**YOUR TASK**
Please copy out the material below, substituting "Look at the attached image" for every "See the attached image" and leaving everything else unchanged.

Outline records
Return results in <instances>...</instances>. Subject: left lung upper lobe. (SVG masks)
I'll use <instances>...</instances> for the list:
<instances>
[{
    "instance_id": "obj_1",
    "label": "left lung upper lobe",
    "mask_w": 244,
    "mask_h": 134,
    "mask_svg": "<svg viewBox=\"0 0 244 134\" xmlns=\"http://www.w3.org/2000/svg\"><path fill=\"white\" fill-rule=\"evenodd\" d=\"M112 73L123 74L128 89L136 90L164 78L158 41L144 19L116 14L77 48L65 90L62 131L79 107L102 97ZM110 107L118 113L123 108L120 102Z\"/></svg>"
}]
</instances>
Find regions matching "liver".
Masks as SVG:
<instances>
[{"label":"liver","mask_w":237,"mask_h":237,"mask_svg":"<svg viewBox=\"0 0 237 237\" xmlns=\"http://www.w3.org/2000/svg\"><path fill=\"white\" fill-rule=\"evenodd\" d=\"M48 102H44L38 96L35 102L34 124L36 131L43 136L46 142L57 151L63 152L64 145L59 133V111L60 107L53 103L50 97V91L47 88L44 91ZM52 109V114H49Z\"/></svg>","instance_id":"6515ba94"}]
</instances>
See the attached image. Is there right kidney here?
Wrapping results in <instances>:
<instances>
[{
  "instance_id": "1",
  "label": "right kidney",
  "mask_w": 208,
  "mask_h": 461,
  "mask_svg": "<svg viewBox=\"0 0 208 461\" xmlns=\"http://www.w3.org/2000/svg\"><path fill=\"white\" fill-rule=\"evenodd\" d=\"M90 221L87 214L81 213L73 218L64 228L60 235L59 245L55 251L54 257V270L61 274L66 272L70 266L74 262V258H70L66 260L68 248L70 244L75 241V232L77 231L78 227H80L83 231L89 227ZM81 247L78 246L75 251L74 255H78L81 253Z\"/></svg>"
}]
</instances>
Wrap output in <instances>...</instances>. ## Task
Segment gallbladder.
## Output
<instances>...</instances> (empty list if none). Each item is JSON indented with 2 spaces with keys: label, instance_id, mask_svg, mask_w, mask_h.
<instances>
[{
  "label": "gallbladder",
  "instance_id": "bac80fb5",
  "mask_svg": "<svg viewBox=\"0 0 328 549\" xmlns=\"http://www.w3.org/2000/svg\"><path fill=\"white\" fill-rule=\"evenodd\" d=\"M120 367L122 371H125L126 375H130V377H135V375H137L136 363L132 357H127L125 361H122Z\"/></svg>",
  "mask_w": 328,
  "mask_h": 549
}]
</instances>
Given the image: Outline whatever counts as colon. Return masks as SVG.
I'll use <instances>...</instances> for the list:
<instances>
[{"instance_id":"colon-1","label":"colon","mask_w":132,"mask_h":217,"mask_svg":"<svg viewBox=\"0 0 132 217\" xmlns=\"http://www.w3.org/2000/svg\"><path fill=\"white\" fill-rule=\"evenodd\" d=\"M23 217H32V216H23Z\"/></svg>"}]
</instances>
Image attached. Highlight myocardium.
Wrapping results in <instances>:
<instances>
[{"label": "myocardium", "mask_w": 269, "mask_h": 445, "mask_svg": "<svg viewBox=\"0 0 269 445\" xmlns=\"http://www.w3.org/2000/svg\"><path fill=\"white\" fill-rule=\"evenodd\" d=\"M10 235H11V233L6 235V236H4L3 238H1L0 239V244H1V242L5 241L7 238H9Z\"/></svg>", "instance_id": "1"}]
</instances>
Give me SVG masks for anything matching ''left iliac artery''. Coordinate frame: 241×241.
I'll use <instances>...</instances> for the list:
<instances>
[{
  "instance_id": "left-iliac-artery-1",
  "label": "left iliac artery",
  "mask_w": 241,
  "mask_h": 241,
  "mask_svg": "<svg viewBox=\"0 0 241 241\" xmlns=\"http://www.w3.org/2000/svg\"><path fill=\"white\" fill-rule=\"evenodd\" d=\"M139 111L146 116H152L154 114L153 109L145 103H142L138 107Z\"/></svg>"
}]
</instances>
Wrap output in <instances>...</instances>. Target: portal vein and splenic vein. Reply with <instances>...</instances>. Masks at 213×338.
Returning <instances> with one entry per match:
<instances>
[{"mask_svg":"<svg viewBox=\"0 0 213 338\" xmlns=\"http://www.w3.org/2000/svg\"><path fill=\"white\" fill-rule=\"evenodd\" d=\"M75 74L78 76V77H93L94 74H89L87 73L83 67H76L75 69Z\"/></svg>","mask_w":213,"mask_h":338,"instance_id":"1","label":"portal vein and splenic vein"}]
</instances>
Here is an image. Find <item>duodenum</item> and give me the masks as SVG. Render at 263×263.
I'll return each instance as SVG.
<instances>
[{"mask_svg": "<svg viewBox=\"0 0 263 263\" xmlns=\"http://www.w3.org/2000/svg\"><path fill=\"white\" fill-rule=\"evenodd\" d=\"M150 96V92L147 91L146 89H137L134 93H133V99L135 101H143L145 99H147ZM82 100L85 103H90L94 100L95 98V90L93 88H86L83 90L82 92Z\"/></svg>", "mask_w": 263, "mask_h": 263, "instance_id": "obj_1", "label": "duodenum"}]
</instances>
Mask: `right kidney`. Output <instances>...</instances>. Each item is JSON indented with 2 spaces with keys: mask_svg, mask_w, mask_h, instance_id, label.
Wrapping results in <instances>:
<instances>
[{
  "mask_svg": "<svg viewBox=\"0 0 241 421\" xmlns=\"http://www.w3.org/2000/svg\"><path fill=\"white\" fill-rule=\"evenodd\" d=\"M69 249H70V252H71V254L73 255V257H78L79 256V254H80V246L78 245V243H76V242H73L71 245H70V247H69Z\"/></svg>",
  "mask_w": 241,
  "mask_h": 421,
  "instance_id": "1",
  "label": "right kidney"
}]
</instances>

**RESPONSE FOR THIS EXERCISE**
Return results in <instances>...</instances>. Subject: left lung upper lobe. (SVG masks)
I'll use <instances>...</instances> for the list:
<instances>
[{
    "instance_id": "obj_1",
    "label": "left lung upper lobe",
    "mask_w": 244,
    "mask_h": 134,
    "mask_svg": "<svg viewBox=\"0 0 244 134\" xmlns=\"http://www.w3.org/2000/svg\"><path fill=\"white\" fill-rule=\"evenodd\" d=\"M112 73L123 74L128 89L136 90L164 78L158 41L144 19L116 14L77 48L65 90L62 131L79 107L102 97ZM110 107L118 113L123 108L120 102Z\"/></svg>"
}]
</instances>
Find regions matching "liver".
Masks as SVG:
<instances>
[{"label":"liver","mask_w":237,"mask_h":237,"mask_svg":"<svg viewBox=\"0 0 237 237\" xmlns=\"http://www.w3.org/2000/svg\"><path fill=\"white\" fill-rule=\"evenodd\" d=\"M48 102H44L38 96L35 102L34 124L36 131L43 136L46 142L57 151L63 152L64 145L59 133V111L60 107L53 103L50 97V91L47 88L44 91ZM52 109V114H49Z\"/></svg>","instance_id":"6515ba94"}]
</instances>
Look at the attached image. Is there right kidney here?
Wrapping results in <instances>:
<instances>
[{
  "instance_id": "1",
  "label": "right kidney",
  "mask_w": 208,
  "mask_h": 461,
  "mask_svg": "<svg viewBox=\"0 0 208 461\" xmlns=\"http://www.w3.org/2000/svg\"><path fill=\"white\" fill-rule=\"evenodd\" d=\"M90 221L87 214L81 213L73 218L64 228L60 235L59 245L55 251L54 257V270L61 274L66 272L70 266L74 262V258H70L66 260L68 248L70 244L75 241V232L77 231L78 227H80L83 231L89 227ZM81 247L78 246L75 251L74 255H78L81 253Z\"/></svg>"
}]
</instances>
Wrap output in <instances>...</instances>. ## Task
Segment gallbladder.
## Output
<instances>...</instances> (empty list if none). Each item is JSON indented with 2 spaces with keys: label, instance_id, mask_svg, mask_w, mask_h.
<instances>
[{
  "label": "gallbladder",
  "instance_id": "bac80fb5",
  "mask_svg": "<svg viewBox=\"0 0 328 549\" xmlns=\"http://www.w3.org/2000/svg\"><path fill=\"white\" fill-rule=\"evenodd\" d=\"M120 367L122 371H125L126 375H130V377H135V375H137L136 363L132 357H127L125 361H122Z\"/></svg>",
  "mask_w": 328,
  "mask_h": 549
}]
</instances>
Given the image: Outline whatever counts as colon. Return masks as SVG.
I'll use <instances>...</instances> for the list:
<instances>
[{"instance_id":"colon-1","label":"colon","mask_w":132,"mask_h":217,"mask_svg":"<svg viewBox=\"0 0 132 217\" xmlns=\"http://www.w3.org/2000/svg\"><path fill=\"white\" fill-rule=\"evenodd\" d=\"M23 217H32V216H23Z\"/></svg>"}]
</instances>
Image attached. Highlight myocardium.
Wrapping results in <instances>:
<instances>
[{"label": "myocardium", "mask_w": 269, "mask_h": 445, "mask_svg": "<svg viewBox=\"0 0 269 445\" xmlns=\"http://www.w3.org/2000/svg\"><path fill=\"white\" fill-rule=\"evenodd\" d=\"M10 235H11V233L6 235V236H4L3 238H1L0 239V244H1V242L5 241L7 238H9Z\"/></svg>", "instance_id": "1"}]
</instances>
Give me SVG masks for anything matching ''left iliac artery''. Coordinate frame: 241×241.
I'll use <instances>...</instances> for the list:
<instances>
[{
  "instance_id": "left-iliac-artery-1",
  "label": "left iliac artery",
  "mask_w": 241,
  "mask_h": 241,
  "mask_svg": "<svg viewBox=\"0 0 241 241\" xmlns=\"http://www.w3.org/2000/svg\"><path fill=\"white\" fill-rule=\"evenodd\" d=\"M139 111L146 116H152L154 114L153 109L145 103H142L138 107Z\"/></svg>"
}]
</instances>
Wrap output in <instances>...</instances>. Target: portal vein and splenic vein. Reply with <instances>...</instances>. Masks at 213×338.
Returning <instances> with one entry per match:
<instances>
[{"mask_svg":"<svg viewBox=\"0 0 213 338\" xmlns=\"http://www.w3.org/2000/svg\"><path fill=\"white\" fill-rule=\"evenodd\" d=\"M75 74L78 76V77H93L94 74H89L87 73L83 67H76L75 69Z\"/></svg>","mask_w":213,"mask_h":338,"instance_id":"1","label":"portal vein and splenic vein"}]
</instances>
Here is an image. Find <item>duodenum</item> and give me the masks as SVG. Render at 263×263.
I'll return each instance as SVG.
<instances>
[{"mask_svg": "<svg viewBox=\"0 0 263 263\" xmlns=\"http://www.w3.org/2000/svg\"><path fill=\"white\" fill-rule=\"evenodd\" d=\"M150 96V92L147 91L146 89H137L134 93H133V99L135 101H143L145 99H147ZM82 100L85 103H90L94 100L95 98V90L93 88H86L83 90L82 92Z\"/></svg>", "mask_w": 263, "mask_h": 263, "instance_id": "obj_1", "label": "duodenum"}]
</instances>
Mask: `right kidney`. Output <instances>...</instances>. Each item is JSON indented with 2 spaces with keys: mask_svg, mask_w, mask_h, instance_id, label.
Wrapping results in <instances>:
<instances>
[{
  "mask_svg": "<svg viewBox=\"0 0 241 421\" xmlns=\"http://www.w3.org/2000/svg\"><path fill=\"white\" fill-rule=\"evenodd\" d=\"M69 249H70V252H71V254L73 255V257H78L79 256V254H80V246L78 245V243H76V242H73L71 245H70V247H69Z\"/></svg>",
  "mask_w": 241,
  "mask_h": 421,
  "instance_id": "1",
  "label": "right kidney"
}]
</instances>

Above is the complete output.